Kondisi ini menjadi salah satu dari beberapa hal yang membuat mereka tidak dibawa di Piala Kemerdekaan meskipun mereka memiliki potensi luar biasa. Meskipun ada komunikasi awal yang mengizinkan beberapa pemain untuk Piala Dunia U-17, hal itu tidak berlaku untuk Piala Kemerdekaan.
Nova Arianto juga mempertimbangkan faktor usia pemain dalam seleksi Timnas U-17 untuk Piala Kemerdekaan 2025. Ada beberapa pemain diaspora yang lahir pada tahun 2010, yang berarti terdapat gap usia yang signifikan dengan pemain kelahiran 2008.

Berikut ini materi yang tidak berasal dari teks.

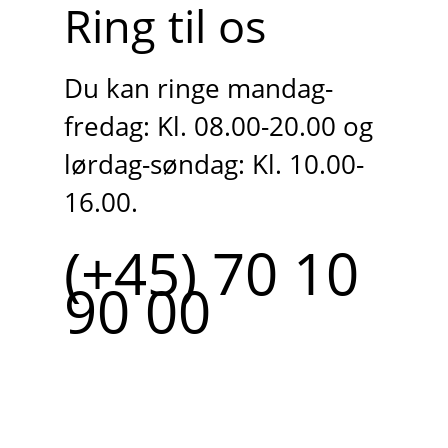
Ring til os
Du kan ringe mandag-
fredag: Kl. 08.00-20.00 og
lørdag-søndag: Kl. 10.00-
16.00.
(+45) 70 10
90 00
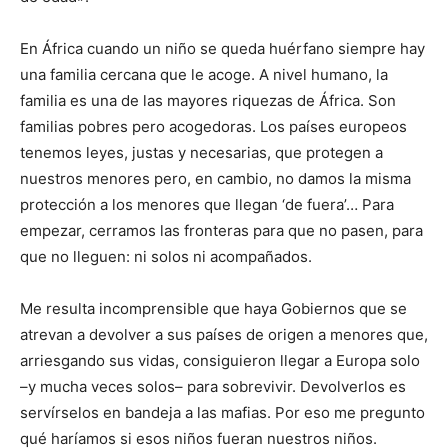
En África cuando un niño se queda huérfano siempre hay
una familia cercana que le acoge. A nivel humano, la
familia es una de las mayores riquezas de África. Son
familias pobres pero acogedoras. Los países europeos
tenemos leyes, justas y necesarias, que protegen a
nuestros menores pero, en cambio, no damos la misma
protección a los menores que llegan ‘de fuera’… Para
empezar, cerramos las fronteras para que no pasen, para
que no lleguen: ni solos ni acompañados.
Me resulta incomprensible que haya Gobiernos que se
atrevan a devolver a sus países de origen a menores que,
arriesgando sus vidas, consiguieron llegar a Europa solo
–y mucha veces solos– para sobrevivir. Devolverlos es
servírselos en bandeja a las mafias. Por eso me pregunto
qué haríamos si esos niños fueran nuestros niños.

Meskipun pemain-pemain ini memiliki potensi yang sangat baik, mereka dinilai lebih tepat untuk dipersiapkan pada agenda Timnas U-17 berikutnya, seperti Piala Asia U-17 atau acara selanjutnya. Nova menekankan bahwa keputusan untuk tidak membawa semua pemain diaspora yang mengikuti pemusatan latihan di Bali adalah hasil dari pertimbangan matang.
Pemusatan latihan di Bali yang berlangsung dari 7 Juli hingga 10 Agustus 2025 memang bertujuan untuk mencari opsi pemain baru, termasuk pemain diaspora. Awalnya, proyeksi Nova adalah agar pemain diaspora ini dapat membela Timnas Indonesia U-17 di Piala Dunia U-17 2025 Qatar.